Scarlatoiu Points Out Eastern Europe Elites

When contemplating the future of the North Korean regime, it is worth remembering that “the great winners of the post-communist transition were the members of the elites” such as important party members and senior security agents, Greg Scarlatoiu, Executive Director for the Committee for Human Rights in North Korea, told a lunchtime lecture in Seoul today.
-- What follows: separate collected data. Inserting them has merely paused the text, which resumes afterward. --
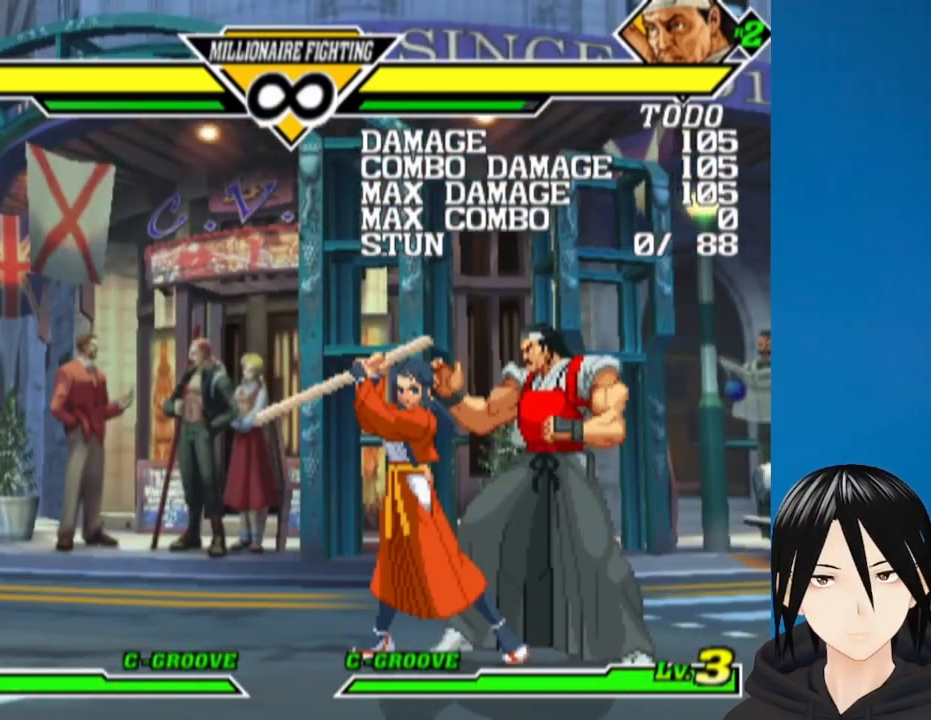
{"buttons": [], "left_stick": "center", "right_stick": "center", "events": [[83, "CROSS", "up"], [200, "CROSS", "down"], [350, "CROSS", "up"]]}
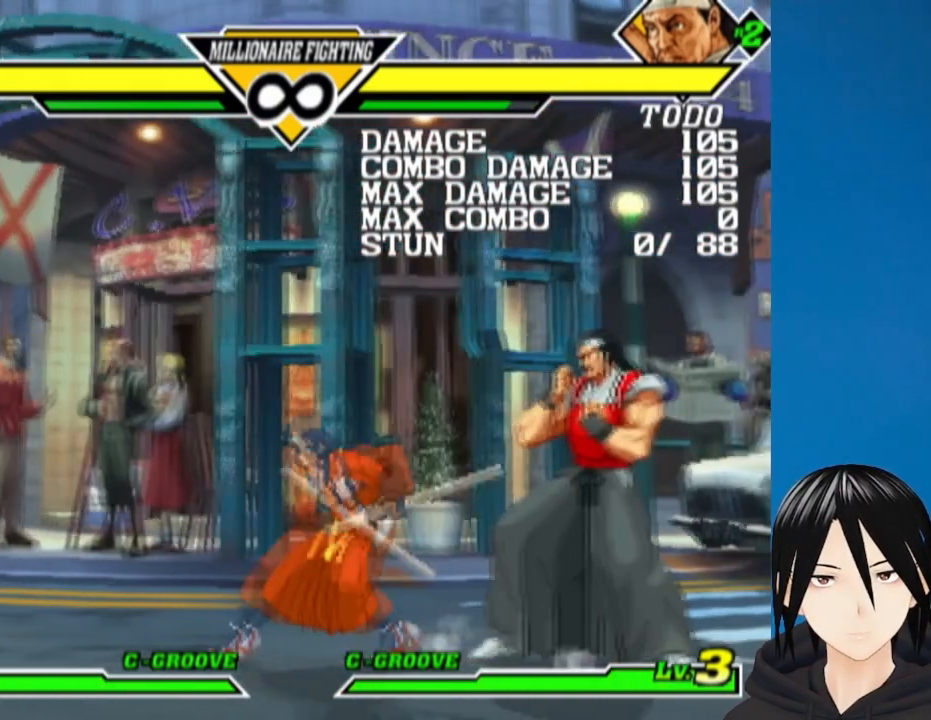
{"buttons": [], "left_stick": "center", "right_stick": "center", "events": [[183, "DPAD_RIGHT", "down"], [500, "DPAD_RIGHT", "up"]]}
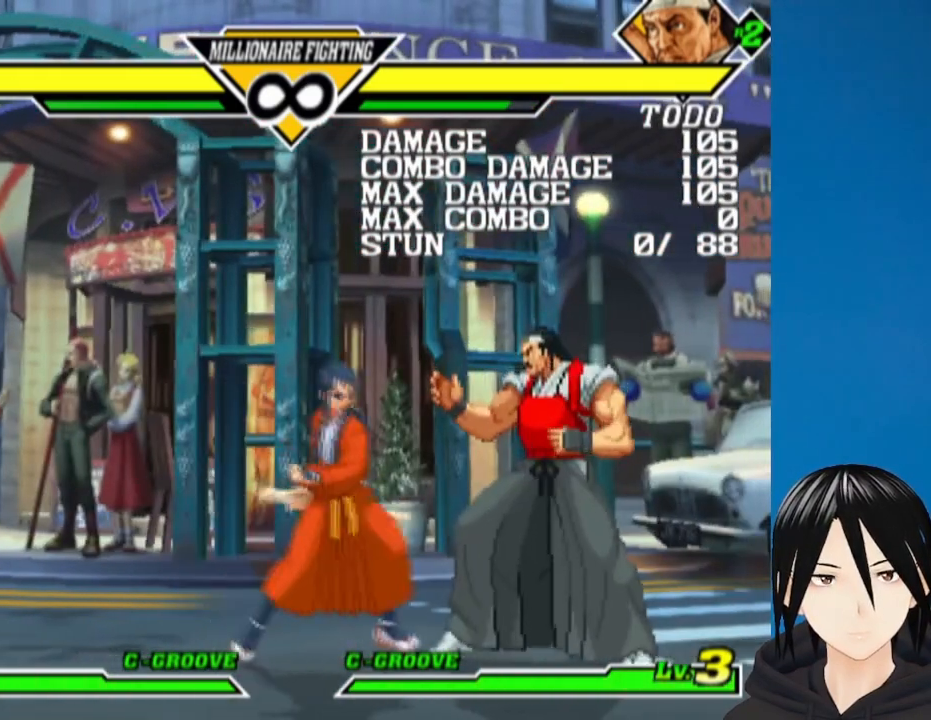
{"buttons": ["CIRCLE", "DPAD_DOWN", "DPAD_RIGHT"], "left_stick": "center", "right_stick": "center", "events": [[100, "TRIANGLE", "down"], [183, "DPAD_RIGHT", "down"], [233, "DPAD_DOWN", "down"], [233, "DPAD_RIGHT", "up"], [233, "TRIANGLE", "up"], [300, "DPAD_RIGHT", "down"], [317, "DPAD_DOWN", "up"], [383, "DPAD_DOWN", "down"], [400, "CIRCLE", "down"]]}
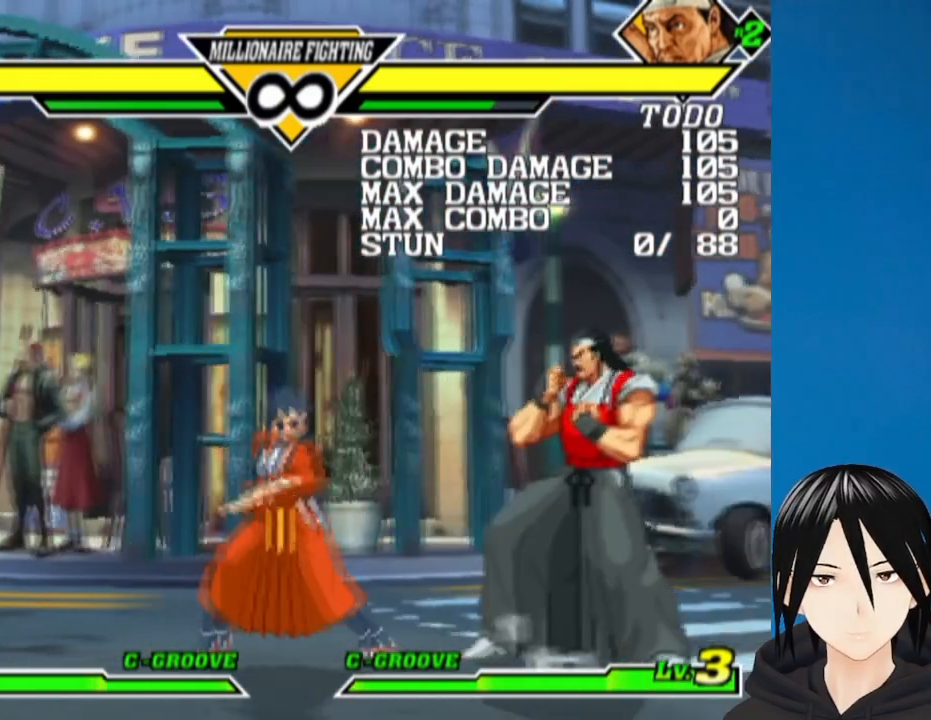
{"buttons": ["DPAD_RIGHT"], "left_stick": "center", "right_stick": "center", "events": [[17, "DPAD_DOWN", "up"], [33, "DPAD_RIGHT", "up"], [50, "CIRCLE", "up"], [267, "DPAD_RIGHT", "down"]]}
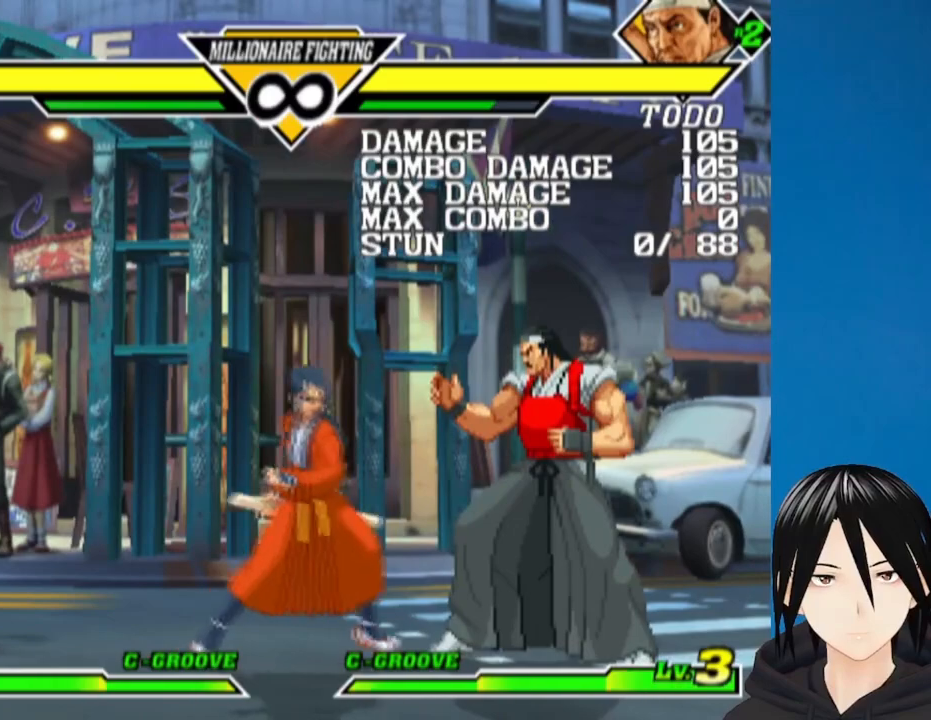
{"buttons": ["DPAD_DOWN"], "left_stick": "center", "right_stick": "center", "events": [[217, "DPAD_RIGHT", "up"], [367, "TRIANGLE", "down"], [417, "DPAD_RIGHT", "down"], [450, "TRIANGLE", "up"], [467, "DPAD_DOWN", "down"], [467, "DPAD_RIGHT", "up"]]}
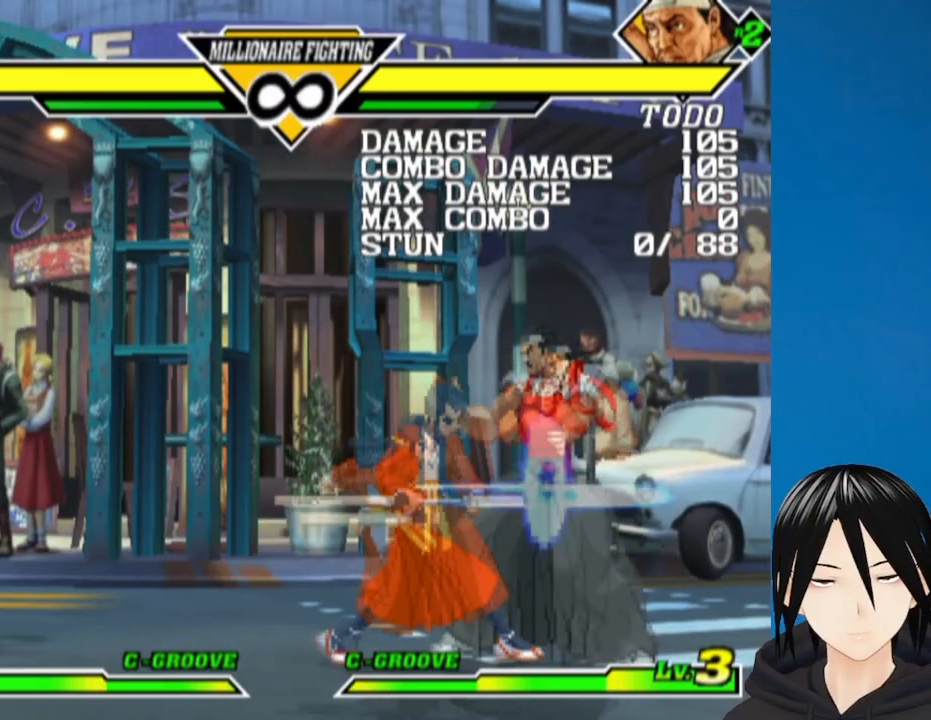
{"buttons": ["DPAD_RIGHT"], "left_stick": "center", "right_stick": "center", "events": [[33, "DPAD_RIGHT", "down"], [67, "CIRCLE", "down"], [67, "DPAD_DOWN", "up"], [83, "DPAD_DOWN", "down"], [167, "CIRCLE", "up"], [167, "DPAD_RIGHT", "up"], [250, "DPAD_DOWN", "up"], [467, "DPAD_RIGHT", "down"]]}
Speaking at the ASAN Institute for Policy Studies, Scarlatoiu noted that the outcome in Eastern Europe shows those in Pyongyang that they may be able to maintain their power and status over the long-term even if the Kim regime comes to an end. It may not be a guaranteed sign of trouble, but Scarlatoiu also noted how the “amusement parks” and “ski resorts” that Kim Jong Eun appears to favor were the same kind of “nonsense” that happened in the Eastern European communist nations in the late 1980s, just before the fall of the Berlin Wall.

However, he cautioned that there are multiple factors working against political change, including the ingrained system of communities monitoring one another that prevails in North Korea. “This results in a very low level of social cohesion,” he noted, explaining that centers of resistance are unable to coagulate. This is in contrast to Eastern European communist states in the 1980s, including Scarlatoiu’s native Romania under Nicolae Ceausescu, as well as more recent revolutions in the Middle East.

In addition, North Korean children undergo “relentless brainwashing” from a young age, he said, and most serve in the military throughout much of their late teens and twenties. By the time they finish, they have priorities other than engaging in anti-regime activity.

Meanwhile, Scarlatoiu also repeated the increasingly common refrain that the world must place human rights in North Korea on an equal footing with other issues that pertain to the country, such as denuclearization or proliferation concerns. In his view, it has been a source of ongoing disappointment that the United States and South Korea are failing to adequately address the issue of human rights in their dealings with North Korea.

On the current human rights situation, he urged China to live up to its treaty obligations with respect to human rights, and described the ongoing UN Commission of Inquiry on human rights abuses as an impressive feat and the result of a concerted international effort.